Another regular, Miklós Ugró, called the left-center gathering “the little nincompoops” (kis idétlen). I guess that is better than comparing it to the Rákosi-Gerő-Farkas-Révai quartet, but Ugró couldn’t resist calling these politicians comrades who “loathe each other”(rühellik egymást). And the style doesn’t get any more acceptable as he goes on. He mentions “the few political traveling salesmen [vigéc] who betrayed LMP.” Solidarity is “a collection of rowdies [tahók].” And his final word is that this team is nothing but the “reconvening of the old MSZP” that naturally ruined the country and would again if given the opportunity.

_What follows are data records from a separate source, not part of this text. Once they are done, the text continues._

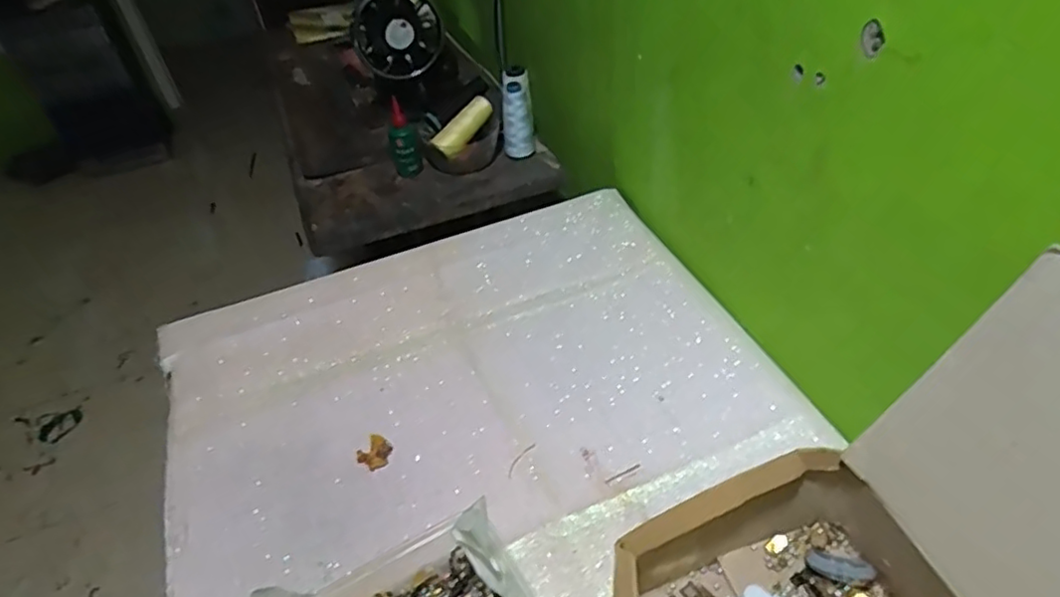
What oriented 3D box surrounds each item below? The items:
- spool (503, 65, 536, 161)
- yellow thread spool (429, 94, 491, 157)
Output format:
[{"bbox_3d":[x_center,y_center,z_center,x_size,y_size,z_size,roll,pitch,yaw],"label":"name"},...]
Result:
[{"bbox_3d":[-0.022,-0.278,0.983,0.050,0.130,0.045,-7,43,1],"label":"spool"},{"bbox_3d":[-0.100,-0.260,0.962,0.105,0.032,0.031,-49,53,-4],"label":"yellow thread spool"}]

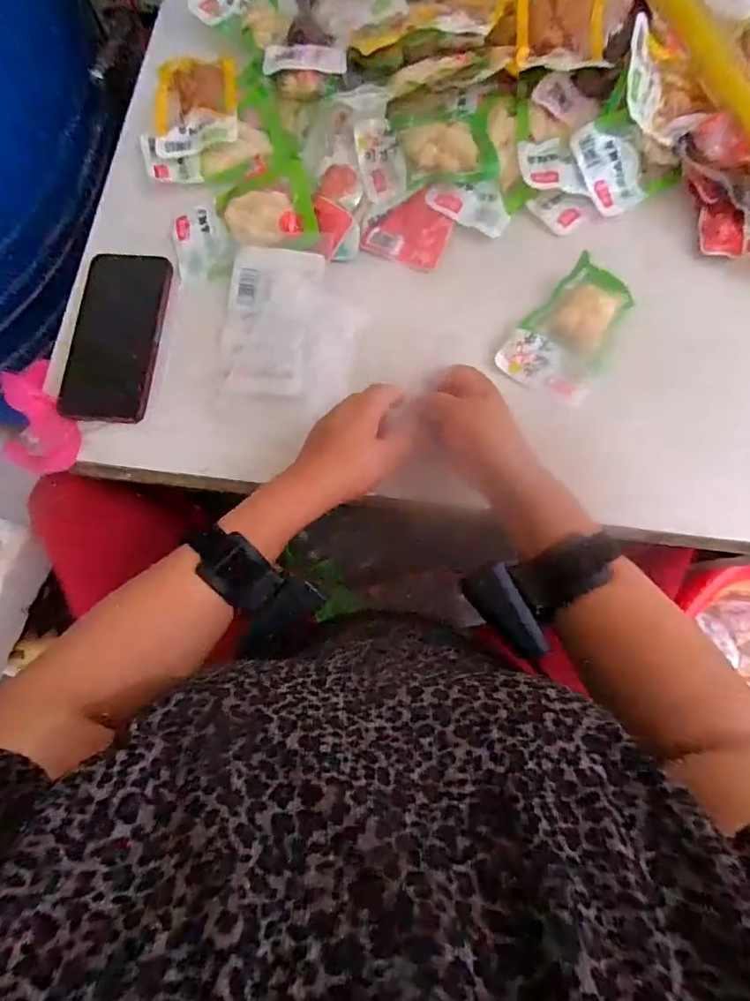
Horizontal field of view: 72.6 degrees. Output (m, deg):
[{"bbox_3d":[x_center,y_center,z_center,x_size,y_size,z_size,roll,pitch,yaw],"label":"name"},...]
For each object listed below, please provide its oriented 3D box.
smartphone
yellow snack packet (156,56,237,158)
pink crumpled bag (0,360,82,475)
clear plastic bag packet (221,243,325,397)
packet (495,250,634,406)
[{"bbox_3d":[-0.235,-0.151,0.462,0.078,0.007,0.164,4,77,3],"label":"smartphone"},{"bbox_3d":[-0.183,-0.409,0.523,0.081,0.010,0.125,-7,77,0],"label":"yellow snack packet"},{"bbox_3d":[-0.302,-0.071,0.450,0.061,0.037,0.093,-29,78,-5],"label":"pink crumpled bag"},{"bbox_3d":[-0.097,-0.163,0.459,0.081,0.010,0.138,9,77,4],"label":"clear plastic bag packet"},{"bbox_3d":[0.173,-0.147,0.445,0.078,0.022,0.118,37,81,9],"label":"packet"}]

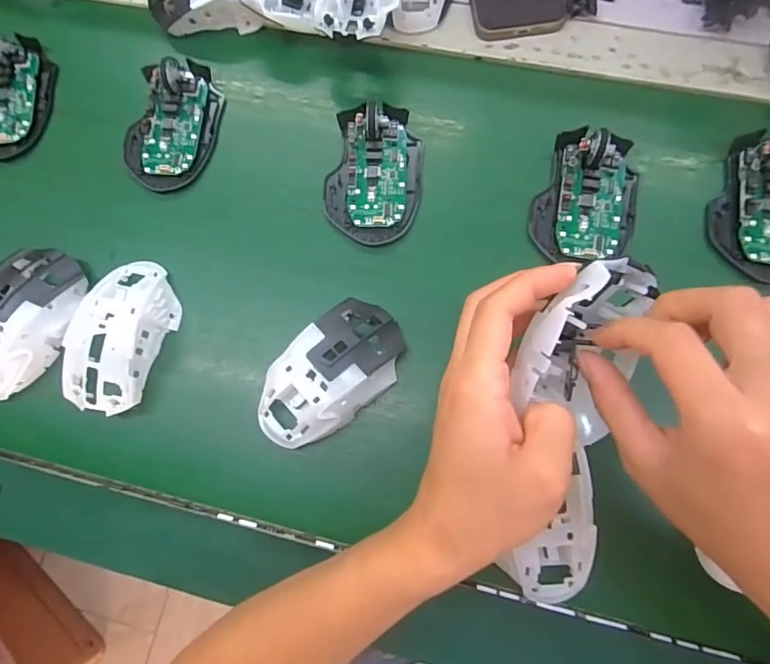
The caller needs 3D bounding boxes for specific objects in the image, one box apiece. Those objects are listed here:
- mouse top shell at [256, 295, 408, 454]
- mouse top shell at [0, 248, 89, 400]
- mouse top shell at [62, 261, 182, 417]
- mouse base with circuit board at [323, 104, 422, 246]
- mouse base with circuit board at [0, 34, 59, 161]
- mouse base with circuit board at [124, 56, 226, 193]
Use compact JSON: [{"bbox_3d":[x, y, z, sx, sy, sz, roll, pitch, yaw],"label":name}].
[{"bbox_3d":[-0.039,0.029,0.330,0.114,0.037,0.064,-41,79,-5],"label":"mouse top shell"},{"bbox_3d":[-0.269,-0.005,0.354,0.065,0.046,0.118,21,80,8],"label":"mouse top shell"},{"bbox_3d":[-0.191,0.002,0.346,0.057,0.037,0.111,15,80,6],"label":"mouse top shell"},{"bbox_3d":[-0.009,-0.125,0.366,0.073,0.024,0.110,3,79,4],"label":"mouse base with circuit board"},{"bbox_3d":[-0.327,-0.203,0.413,0.070,0.033,0.110,-1,79,3],"label":"mouse base with circuit board"},{"bbox_3d":[-0.175,-0.172,0.390,0.072,0.022,0.112,14,80,6],"label":"mouse base with circuit board"}]

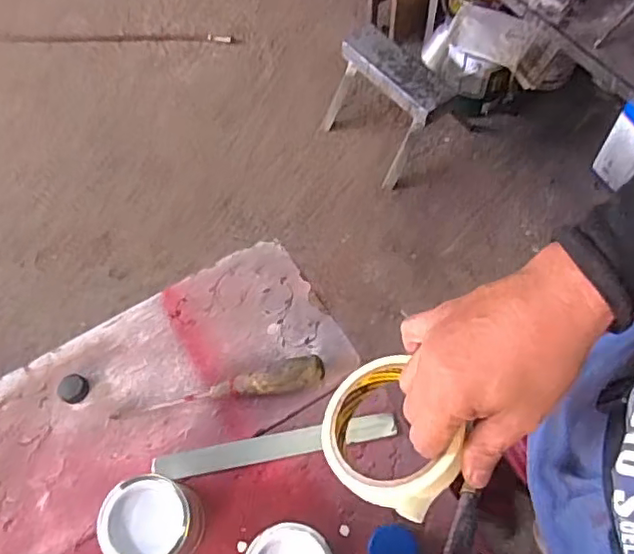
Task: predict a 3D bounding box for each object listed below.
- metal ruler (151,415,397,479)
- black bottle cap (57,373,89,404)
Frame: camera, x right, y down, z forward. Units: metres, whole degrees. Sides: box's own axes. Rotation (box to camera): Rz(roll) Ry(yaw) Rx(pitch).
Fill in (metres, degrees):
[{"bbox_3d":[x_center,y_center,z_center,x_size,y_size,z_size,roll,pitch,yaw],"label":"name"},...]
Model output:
[{"bbox_3d":[-0.040,0.167,0.590,0.237,0.006,0.027,-9,68,-3],"label":"metal ruler"},{"bbox_3d":[-0.257,0.117,0.629,0.029,0.014,0.029,-1,62,2],"label":"black bottle cap"}]

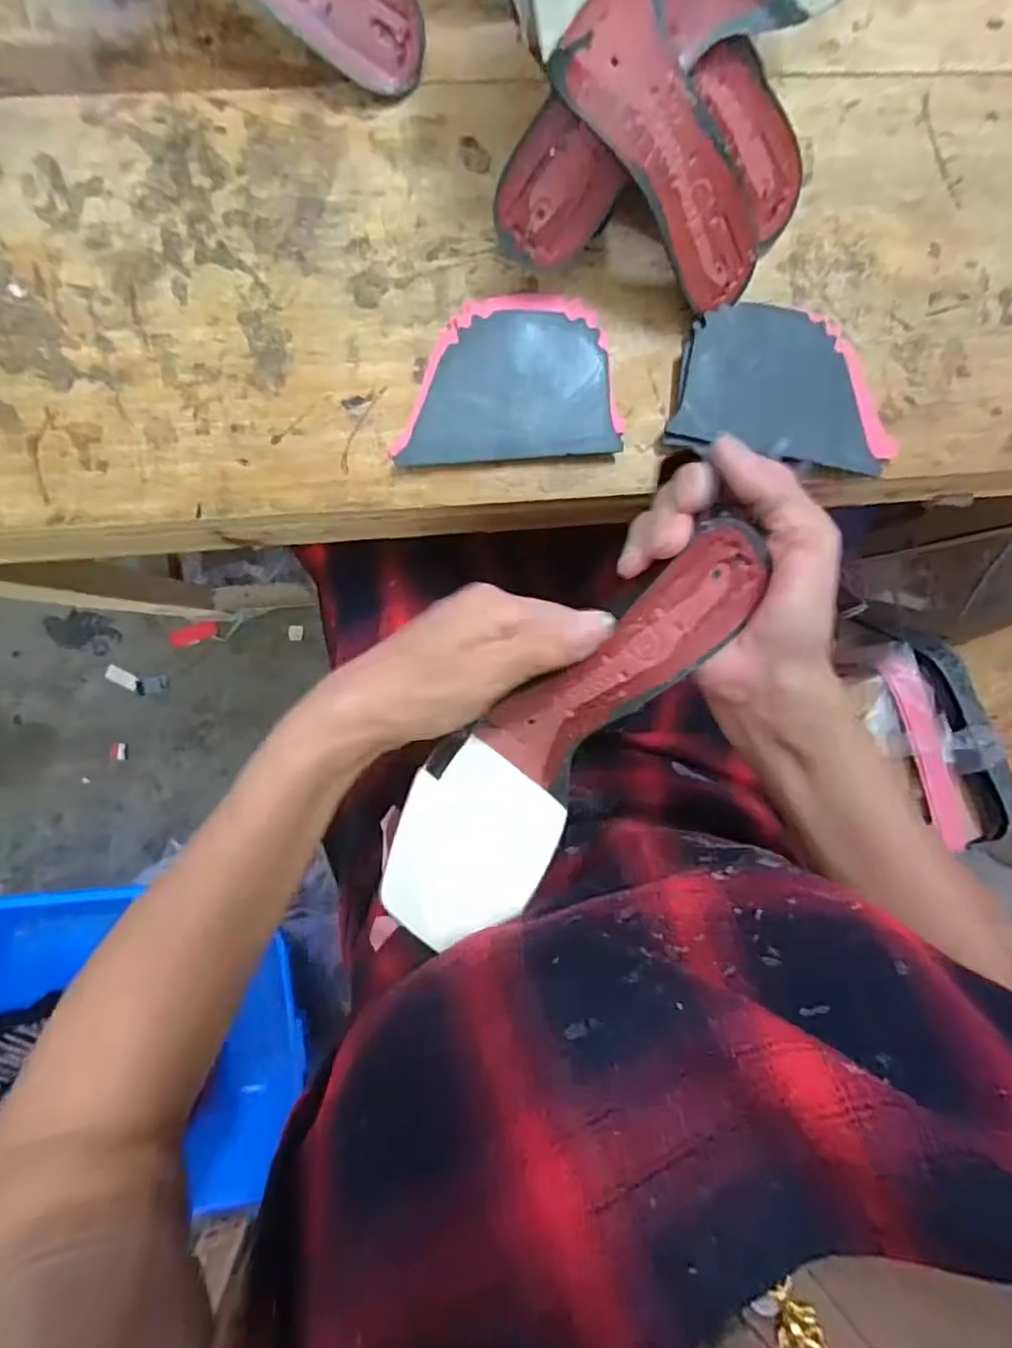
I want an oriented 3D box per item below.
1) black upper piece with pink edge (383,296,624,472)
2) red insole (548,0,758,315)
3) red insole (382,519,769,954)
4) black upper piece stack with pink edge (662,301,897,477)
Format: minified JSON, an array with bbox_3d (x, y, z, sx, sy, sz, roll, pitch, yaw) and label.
[{"bbox_3d":[0.000,-0.172,0.346,0.127,0.015,0.091,-5,92,-3],"label":"black upper piece with pink edge"},{"bbox_3d":[0.089,-0.258,0.301,0.152,0.018,0.056,32,89,-39],"label":"red insole"},{"bbox_3d":[0.030,0.028,0.281,0.077,0.051,0.227,40,101,-4],"label":"red insole"},{"bbox_3d":[0.171,-0.173,0.357,0.137,0.017,0.087,5,91,-4],"label":"black upper piece stack with pink edge"}]

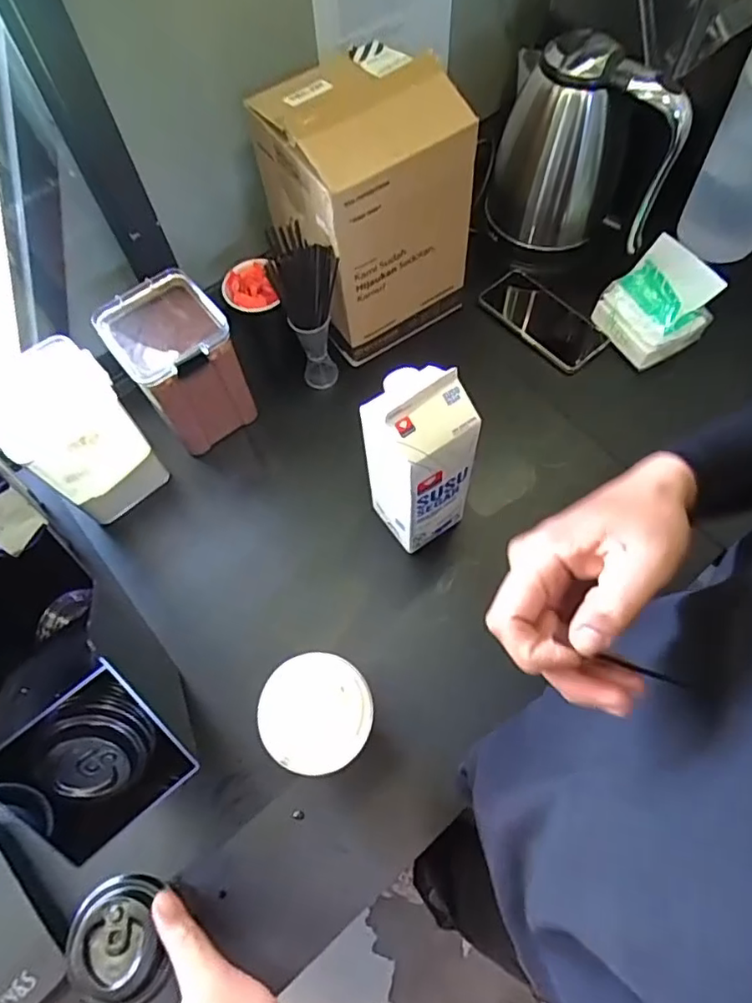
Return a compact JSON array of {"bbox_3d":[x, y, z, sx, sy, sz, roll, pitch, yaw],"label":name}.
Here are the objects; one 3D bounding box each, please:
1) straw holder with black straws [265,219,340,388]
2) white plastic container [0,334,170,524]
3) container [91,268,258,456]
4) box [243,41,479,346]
[{"bbox_3d":[-0.071,-0.207,0.651,0.065,0.200,0.049,-12,65,-3],"label":"straw holder with black straws"},{"bbox_3d":[-0.314,-0.066,0.621,0.118,0.163,0.106,-43,70,-16],"label":"white plastic container"},{"bbox_3d":[-0.209,-0.143,0.646,0.102,0.156,0.109,-36,69,-14],"label":"container"},{"bbox_3d":[-0.007,-0.330,0.634,0.173,0.233,0.155,-34,68,-13],"label":"box"}]

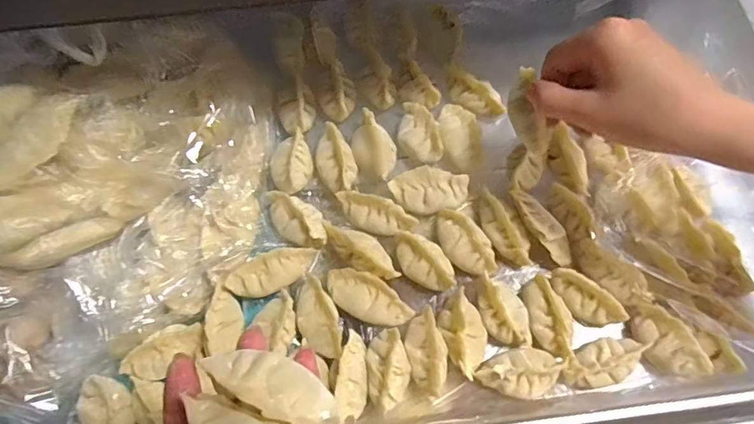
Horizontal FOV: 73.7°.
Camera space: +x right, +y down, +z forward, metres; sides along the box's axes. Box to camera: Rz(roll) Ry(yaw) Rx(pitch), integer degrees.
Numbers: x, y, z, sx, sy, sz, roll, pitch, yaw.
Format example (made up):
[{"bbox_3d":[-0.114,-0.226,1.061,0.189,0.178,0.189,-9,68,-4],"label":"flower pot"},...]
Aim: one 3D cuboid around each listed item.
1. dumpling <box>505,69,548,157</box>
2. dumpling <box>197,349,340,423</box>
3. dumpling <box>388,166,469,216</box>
[{"bbox_3d":[0.101,-0.068,0.342,0.016,0.025,0.058,-10,71,-3],"label":"dumpling"},{"bbox_3d":[-0.045,0.076,0.207,0.056,0.019,0.028,33,29,9],"label":"dumpling"},{"bbox_3d":[0.040,-0.016,0.381,0.056,0.019,0.031,-4,69,-1],"label":"dumpling"}]

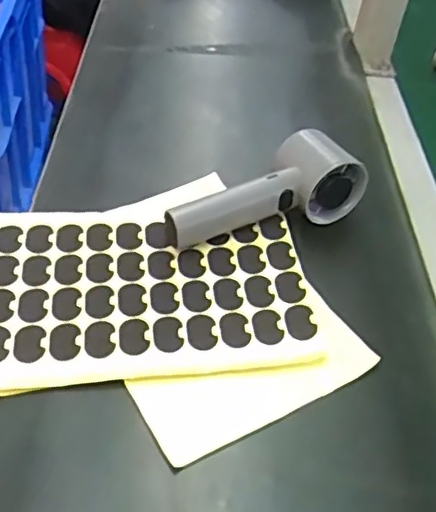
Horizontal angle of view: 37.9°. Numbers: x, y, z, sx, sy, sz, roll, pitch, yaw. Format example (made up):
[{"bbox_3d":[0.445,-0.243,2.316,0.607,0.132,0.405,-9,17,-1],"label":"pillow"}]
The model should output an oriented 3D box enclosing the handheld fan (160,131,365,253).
[{"bbox_3d":[0.033,-0.053,0.490,0.159,0.052,0.053,-15,46,-20],"label":"handheld fan"}]

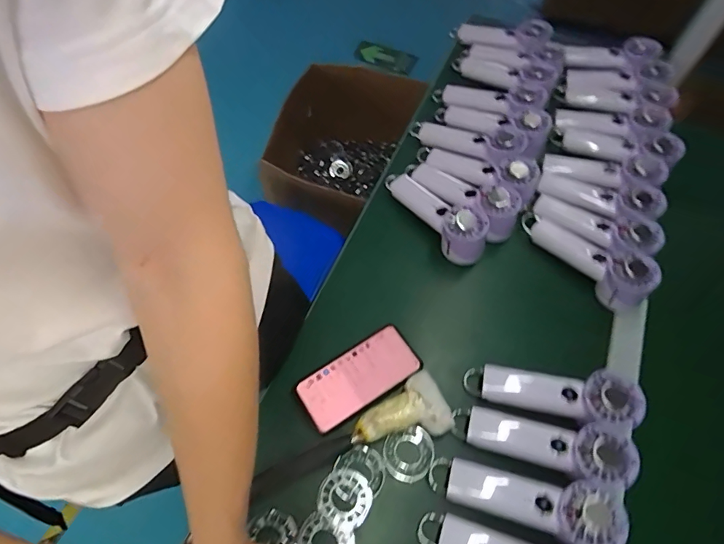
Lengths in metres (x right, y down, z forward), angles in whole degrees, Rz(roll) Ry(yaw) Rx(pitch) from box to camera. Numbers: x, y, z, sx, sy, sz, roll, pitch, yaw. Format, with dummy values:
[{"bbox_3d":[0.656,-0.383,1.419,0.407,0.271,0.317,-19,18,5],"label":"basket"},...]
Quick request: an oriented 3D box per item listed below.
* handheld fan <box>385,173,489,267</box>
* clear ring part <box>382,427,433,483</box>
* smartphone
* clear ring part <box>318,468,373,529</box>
[{"bbox_3d":[0.111,-0.098,0.669,0.062,0.066,0.196,-31,67,-18],"label":"handheld fan"},{"bbox_3d":[0.056,0.216,0.522,0.061,0.009,0.055,-15,63,-11],"label":"clear ring part"},{"bbox_3d":[-0.004,0.133,0.561,0.155,0.012,0.074,-28,66,-17],"label":"smartphone"},{"bbox_3d":[-0.019,0.251,0.493,0.057,0.011,0.055,26,63,11],"label":"clear ring part"}]

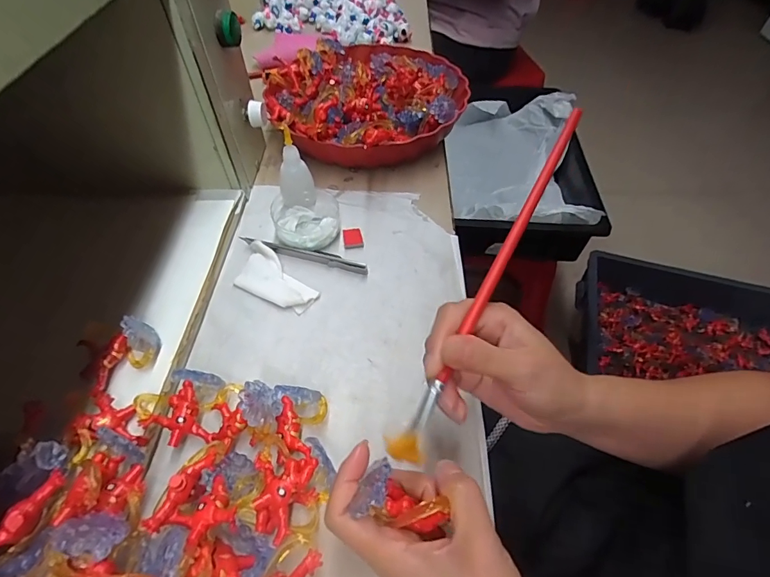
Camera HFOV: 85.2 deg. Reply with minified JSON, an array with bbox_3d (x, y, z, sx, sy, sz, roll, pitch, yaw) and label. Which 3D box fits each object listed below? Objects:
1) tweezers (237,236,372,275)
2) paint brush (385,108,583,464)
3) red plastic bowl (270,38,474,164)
[{"bbox_3d":[-0.077,-0.033,0.397,0.125,0.009,0.009,13,53,10],"label":"tweezers"},{"bbox_3d":[0.069,-0.014,0.250,0.016,0.010,0.247,26,75,18],"label":"paint brush"},{"bbox_3d":[-0.023,-0.232,0.514,0.235,0.068,0.248,15,53,11],"label":"red plastic bowl"}]

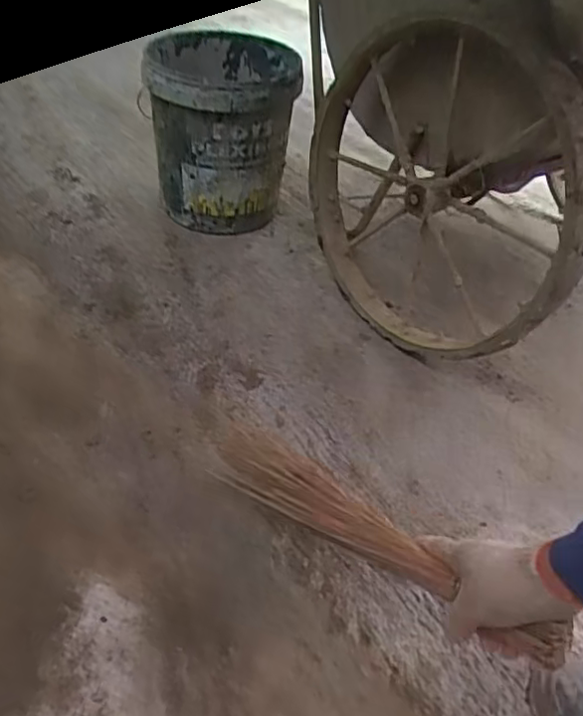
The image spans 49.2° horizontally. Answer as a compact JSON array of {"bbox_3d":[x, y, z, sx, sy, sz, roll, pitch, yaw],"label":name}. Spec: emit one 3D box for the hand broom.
[{"bbox_3d":[0.075,0.184,0.678,0.073,0.040,0.435,-30,37,-33],"label":"hand broom"}]

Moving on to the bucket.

Zsolt Bayer in Magyar Hírlap also accuses the socialists of all sorts of sins. They still consider György Lukács and Oszkár Jászi their intellectual heritage–a murderer and a traitor. They dare to adore Béla Kun and the other commissars, although only in secret. But their real idol is Kádár. As for Gyurcsány, he is “the greatest, the vilest, the most disgusting crook of the regime change.” Yet, the pro-government forces and voters shouldn’t think that Gyurcsány’s presence will take votes away from the present left-of-center alliance. No, he will bring votes “because they are like that.” Thus, the right has to fight doubly hard to win this election because if “the socialists lose in April, they are really finished. For ever and for good.”
Bayer could have given Attila Mesterházy sound advice. If he had decided not to get together with the others and MSZP had run alone at the next election, he would have had a chance to be prime minister in 2018. “But this way he will disappear with the rest of the crooks. Forever!”